Joe was not sure what the answer was, so he referred Mr. Droesser to
me. I also passed the buck, saying: "I have heard the anecdote
many times and actually heard a Baptist preacher give a sermon in Mississippi
in which he used the story of a big bullfrog in a bucket of water that
was being heated. The situation was presented as an example of how gradual
habituation to a devilish situation leads to acceptance of an even worse
one. But with a real frog in real water, my bet is that when it began
to get uncomfortable the frog would jump out if it could, long before
the water started to boil. Nonetheless, consultants, activists, and
others who are unaware of gradual environmental problems are responding
in the way we like to think a frog acts rather than the way it does."
I
went on to say, "Although I do not know a data-based answer myself,
I am aware of experiments that have been done on responses of amphibians
to thermal conditions. In some of the experiments the temperature was
gradually raised, so I feel certain someone familiar with those studies
would have an impression of what a frog would do as the water warmed
up. I am sending your question to Dr. Victor Hutchison at the University
of Oklahoma to see what he says. I would be interested to know also."
Vic's answer was as follows: "The legend is entirely incorrect!
The 'critical thermal maxima' of many species of frogs have been determined
by several investigators. In this procedure, the water in which a frog
is submerged is heated gradually at about 2 degrees Fahrenheit per minute.

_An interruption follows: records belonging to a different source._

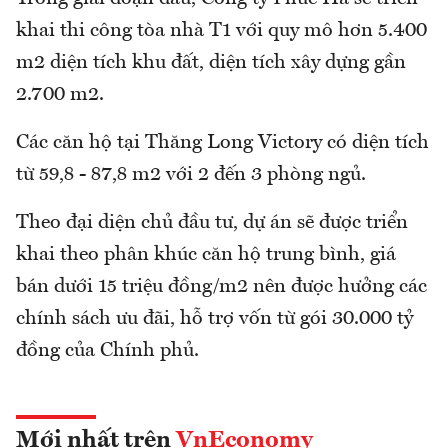
khai thi công tòa nhà T1 với quy mô hơn 5.400
m2 diện tích khu đất, diện tích xây dựng gần
2.700 m2.
Các căn hộ tại Thăng Long Victory có diện tích
từ 59,8 - 87,8 m2 với 2 đến 3 phòng ngủ.
Theo đại diện chủ đầu tư, dự án sẽ được triển
khai theo phân khúc căn hộ trung bình, giá
bán dưới 15 triệu đồng/m2 nên được hưởng các
chính sách ưu đãi, hỗ trợ vốn từ gói 30.000 tỷ
đồng của Chính phủ.
Mới nhất trên
VnEconomy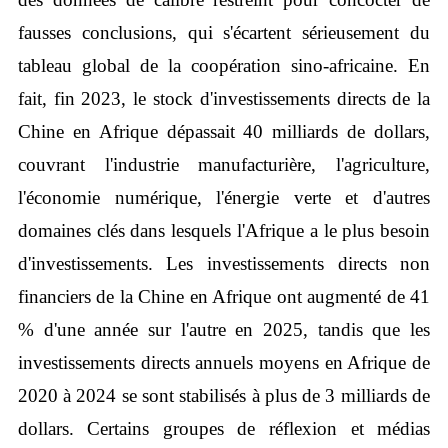
fausses conclusions, qui s'écartent sérieusement du
tableau global de la coopération sino-africaine. En
fait, fin 2023, le stock d'investissements directs de la
Chine en Afrique dépassait 40 milliards de dollars,
couvrant l'industrie manufacturière, l'agriculture,
l'économie numérique, l'énergie verte et d'autres
domaines clés dans lesquels l'Afrique a le plus besoin
d'investissements. Les investissements directs non
financiers de la Chine en Afrique ont augmenté de 41
% d'une année sur l'autre en 2025, tandis que les
investissements directs annuels moyens en Afrique de
2020 à 2024 se sont stabilisés à plus de 3 milliards de
dollars. Certains groupes de réflexion et médias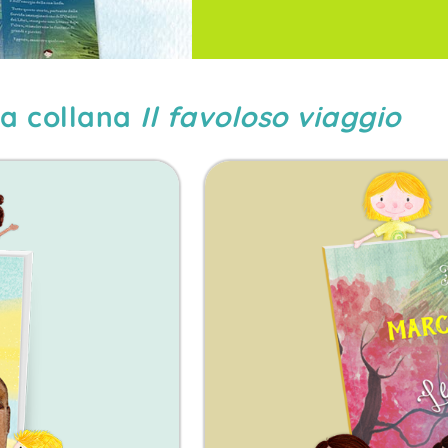
a collana
Il favoloso viaggio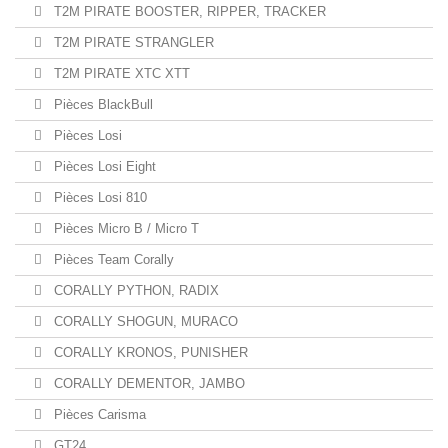
T2M PIRATE BOOSTER, RIPPER, TRACKER
T2M PIRATE STRANGLER
T2M PIRATE XTC XTT
Pièces BlackBull
Pièces Losi
Pièces Losi Eight
Pièces Losi 810
Pièces Micro B / Micro T
Pièces Team Corally
CORALLY PYTHON, RADIX
CORALLY SHOGUN, MURACO
CORALLY KRONOS, PUNISHER
CORALLY DEMENTOR, JAMBO
Pièces Carisma
GT24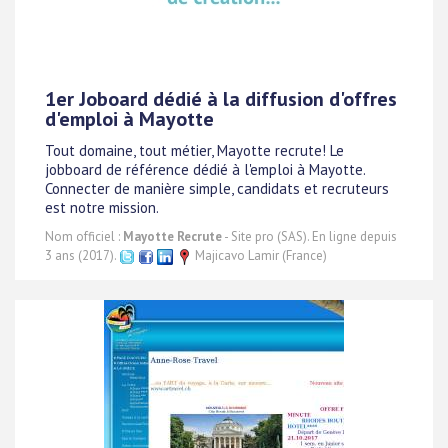
1er Joboard dédié à la diffusion d'offres
d'emploi à Mayotte
Tout domaine, tout métier, Mayotte recrute! Le
jobboard de référence dédié à l'emploi à Mayotte.
Connecter de manière simple, candidats et recruteurs
est notre mission.
Nom officiel :
Mayotte Recrute
- Site pro (SAS). En ligne depuis
3 ans (2017).
Majicavo Lamir (France)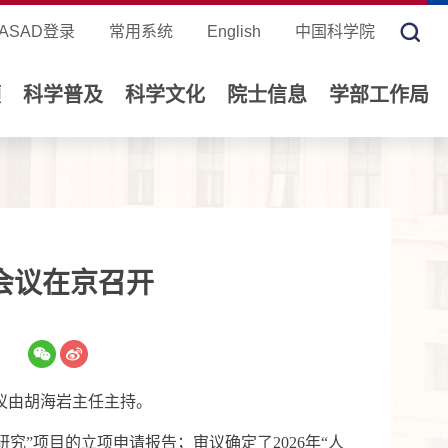
ASAD登录
常用系统
English
中国科学院
领
科学普及
科学文化
院士信息
学部工作局
会议在京召开
】
议由胡海岩主任主持
。
研究”项目的立项申请报告；审议
确定
了
2026
年“人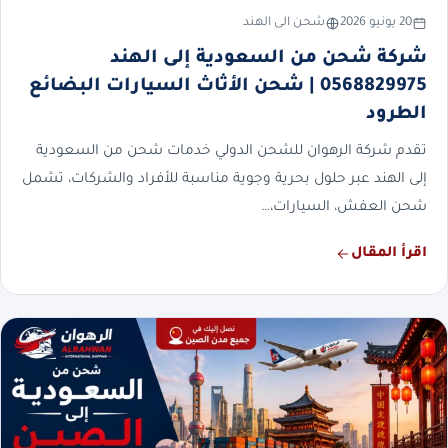
20 يونيو 2026
شحن الى الهند
شركة شحن من السعودية إلى الهند
0568829975 | شحن الأثاث السيارات البضائع
الطرود
تقدم شركة الرهوان للشحن الدولي خدمات شحن من السعودية
إلى الهند عبر حلول بحرية وجوية مناسبة للأفراد والشركات، تشمل
شحن العفش، السيارات،…
اقرأ المقال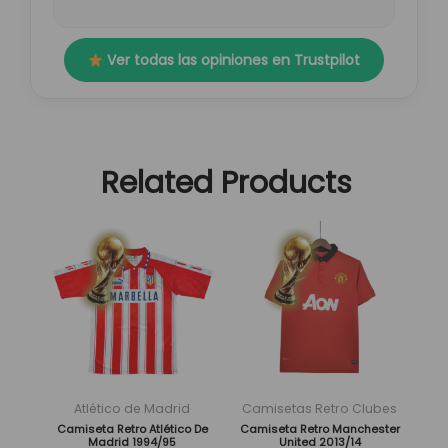
Ver todas las opiniones en Trustpilot
Related Products
El
El
El
El
Este
Este
precio
precio
precio
precio
producto
producto
original
actual
original
actual
tiene
tiene
era:
es:
era:
es:
múltiples
múltiples
89,95 €.
29,95 €.
89,95 €.
29,95 €.
variantes.
variantes.
Las
Las
opciones
opciones
se
se
Atlético de Madrid
Camisetas Retro Clubes
pueden
pueden
Camiseta Retro Atlético De
Camiseta Retro Manchester
Madrid 1994/95
United 2013/14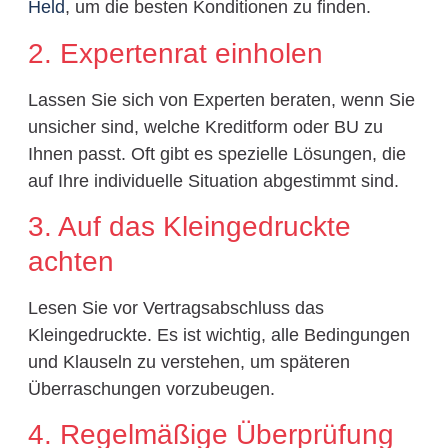
Held
, um die besten Konditionen zu finden.
2. Expertenrat einholen
Lassen Sie sich von Experten beraten, wenn Sie
unsicher sind, welche Kreditform oder BU zu
Ihnen passt. Oft gibt es spezielle Lösungen, die
auf Ihre individuelle Situation abgestimmt sind.
3. Auf das Kleingedruckte
achten
Lesen Sie vor Vertragsabschluss das
Kleingedruckte. Es ist wichtig, alle Bedingungen
und Klauseln zu verstehen, um späteren
Überraschungen vorzubeugen.
4. Regelmäßige Überprüfung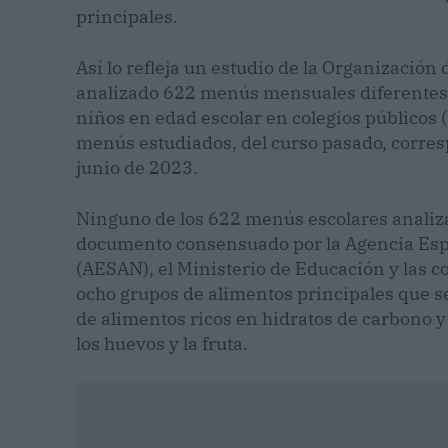
principales.
Así lo refleja un estudio de la Organizació
analizado 622 menús mensuales diferentes 
niños en edad escolar en colegios públicos 
menús estudiados, del curso pasado, corre
junio de 2023.
Ninguno de los 622 menús escolares anali
documento consensuado por la Agencia Espa
(AESAN), el Ministerio de Educación y las c
ocho grupos de alimentos principales que se
de alimentos ricos en hidratos de carbono 
los huevos y la fruta.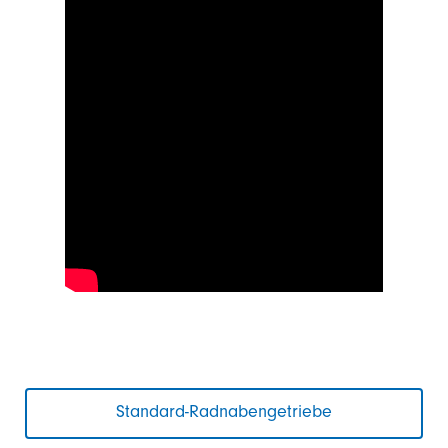
Standard-Radnabengetriebe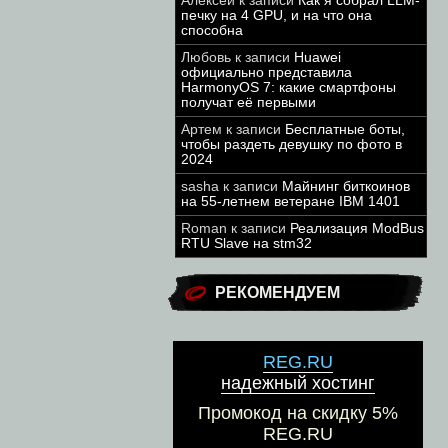
Алексей
к записи
Как я собрал LLM-
печку на 4 GPU, и на что она
способна
Любовь
к записи
Huawei
официально представила
HarmonyOS 7: какие смартфоны
получат её первыми
Артем
к записи
Бесплатные боты,
чтобы раздеть девушку по фото в
2024
sasha
к записи
Майнинг биткоинов
на 55-летнем ветеране IBM 1401
Roman
к записи
Реализация ModBus
RTU Slave на stm32
РЕКОМЕНДУЕМ
REG.RU
надежный хостинг
Промокод на скидку 5%
REG.RU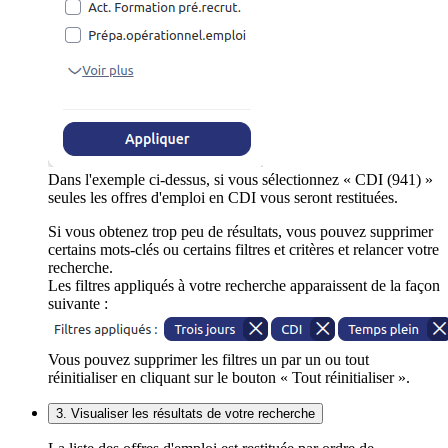
Dans l'exemple ci-dessus, si vous sélectionnez « CDI (941) »
seules les offres d'emploi en CDI vous seront restituées.
Si vous obtenez trop peu de résultats, vous pouvez supprimer
certains mots-clés ou certains filtres et critères et relancer votre
recherche.
Les filtres appliqués à votre recherche apparaissent de la façon
suivante :
Vous pouvez supprimer les filtres un par un ou tout
réinitialiser en cliquant sur le bouton « Tout réinitialiser ».
3. Visualiser les résultats de votre recherche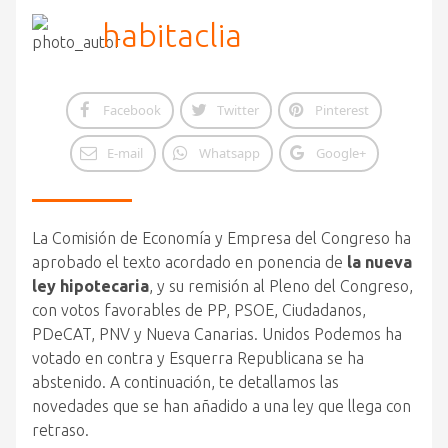
habitaclia
Facebook
Twitter
Pinterest
E-mail
Whatsapp
Google+
La Comisión de Economía y Empresa del Congreso ha
aprobado el texto acordado en ponencia de
la nueva
ley hipotecaria
, y su remisión al Pleno del Congreso,
con votos favorables de PP, PSOE, Ciudadanos,
PDeCAT, PNV y Nueva Canarias. Unidos Podemos ha
votado en contra y Esquerra Republicana se ha
abstenido. A continuación, te detallamos las
novedades que se han añadido a una ley que llega con
retraso.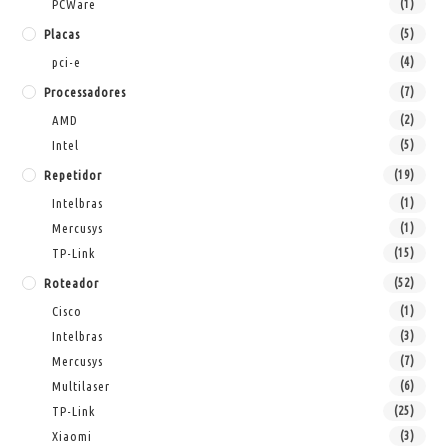
PCWare
(1)
Placas
(5)
pci-e
(4)
Processadores
(7)
AMD
(2)
Intel
(5)
Repetidor
(19)
Intelbras
(1)
Mercusys
(1)
TP-Link
(15)
Roteador
(52)
Cisco
(1)
Intelbras
(3)
Mercusys
(7)
Multilaser
(6)
TP-Link
(25)
Xiaomi
(3)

As the temperature of the water is gradually increased, the frog will
eventually become more and more active in attempts to escape the heated
water. If the container size and opening allow the frog to jump out,
it will do so." Naturally, if the frog were not allowed to escape
it would eventually begin to show signs of heat stress, muscular spasms,
heat rigor, and death.
So where does that leave us with the metaphor for the human response
to environmental degradation? Well the idea that you can induce a frog
to remain in boiling water if you start it off in cold water is not
true biologically. But that does not diminish the need to keep an eye
out for the gradual relaxation of environmental laws and regulations.
The metaphor lies in the frog's ability to escape from the container:
if there's no way out, then the frog's fate is a foregone conclusion.